Collected data
· · · · ·

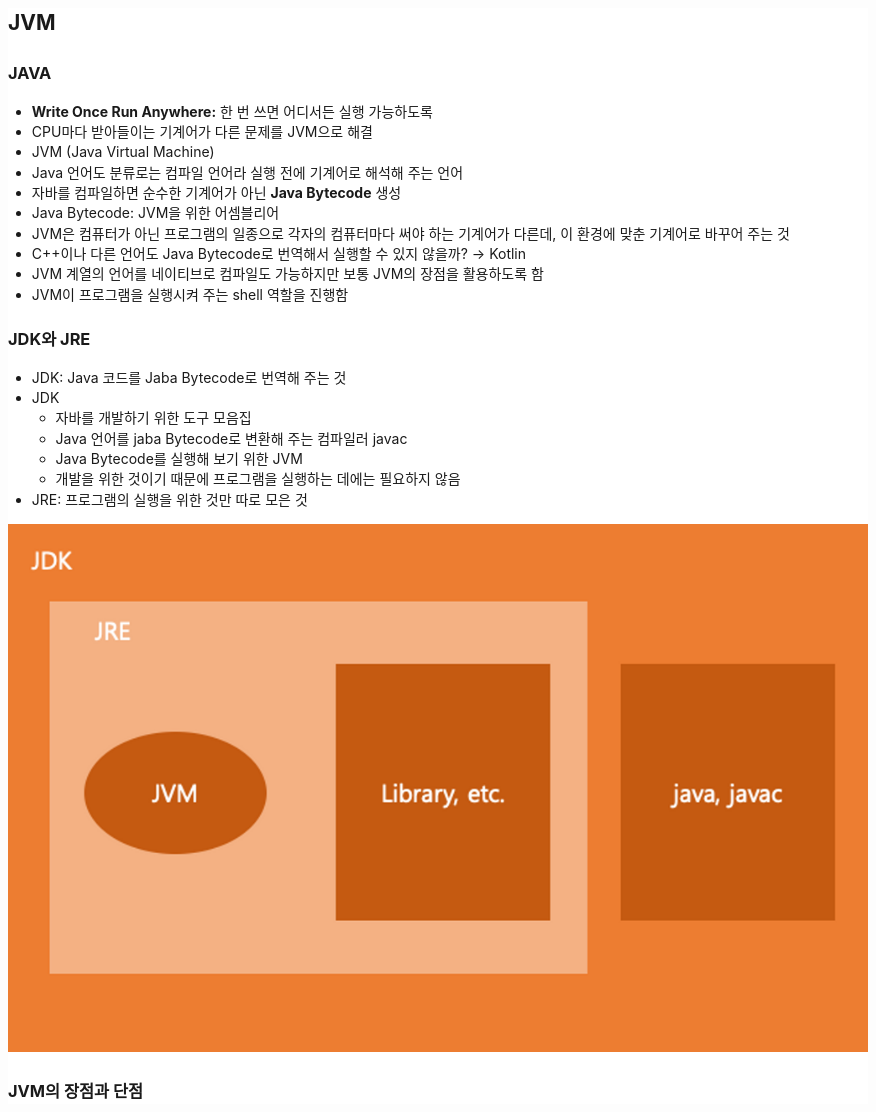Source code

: ## JVM

### JAVA

- **Write Once Run Anywhere:** 한 번 쓰면 어디서든 실행 가능하도록
- CPU마다 받아들이는 기계어가 다른 문제를 JVM으로 해결
- JVM (Java Virtual Machine)
- Java 언어도 분류로는 컴파일 언어라 실행 전에 기계어로 해석해 주는 언어
- 자바를 컴파일하면 순수한 기계어가 아닌 **Java Bytecode** 생성
- Java Bytecode: JVM을 위한 어셈블리어
- JVM은 컴퓨터가 아닌 프로그램의 일종으로 각자의 컴퓨터마다 써야 하는 기계어가 다른데, 이 환경에 맞춘 기계어로 바꾸어 주는 것
- C++이나 다른 언어도 Java Bytecode로 번역해서 실행할 수 있지 않을까? → Kotlin
- JVM 계열의 언어를 네이티브로 컴파일도 가능하지만 보통 JVM의 장점을 활용하도록 함
- JVM이 프로그램을 실행시켜 주는 shell 역할을 진행함

### JDK와 JRE

- JDK: Java 코드를 Jaba Bytecode로 번역해 주는 것
- JDK
    - 자바를 개발하기 위한 도구 모음집
    - Java 언어를 jaba Bytecode로 변환해 주는 컴파일러 javac
    - Java Bytecode를 실행해 보기 위한 JVM
    - 개발을 위한 것이기 때문에 프로그램을 실행하는 데에는 필요하지 않음
- JRE: 프로그램의 실행을 위한 것만 따로 모은 것

![1.png](img%2F1.png)
### JVM의 장점과 단점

· · · · ·

Exercise requirements: With the pictures set aside, please write out all of the records above exactly.

Solution to this exercise:
Source code

: ## JVM

### JAVA

- **Write Once Run Anywhere:** 한 번 쓰면 어디서든 실행 가능하도록
- CPU마다 받아들이는 기계어가 다른 문제를 JVM으로 해결
- JVM (Java Virtual Machine)
- Java 언어도 분류로는 컴파일 언어라 실행 전에 기계어로 해석해 주는 언어
- 자바를 컴파일하면 순수한 기계어가 아닌 **Java Bytecode** 생성
- Java Bytecode: JVM을 위한 어셈블리어
- JVM은 컴퓨터가 아닌 프로그램의 일종으로 각자의 컴퓨터마다 써야 하는 기계어가 다른데, 이 환경에 맞춘 기계어로 바꾸어 주는 것
- C++이나 다른 언어도 Java Bytecode로 번역해서 실행할 수 있지 않을까? → Kotlin
- JVM 계열의 언어를 네이티브로 컴파일도 가능하지만 보통 JVM의 장점을 활용하도록 함
- JVM이 프로그램을 실행시켜 주는 shell 역할을 진행함

### JDK와 JRE

- JDK: Java 코드를 Jaba Bytecode로 번역해 주는 것
- JDK
    - 자바를 개발하기 위한 도구 모음집
    - Java 언어를 jaba Bytecode로 변환해 주는 컴파일러 javac
    - Java Bytecode를 실행해 보기 위한 JVM
    - 개발을 위한 것이기 때문에 프로그램을 실행하는 데에는 필요하지 않음
- JRE: 프로그램의 실행을 위한 것만 따로 모은 것

![1.png](img%2F1.png)
### JVM의 장점과 단점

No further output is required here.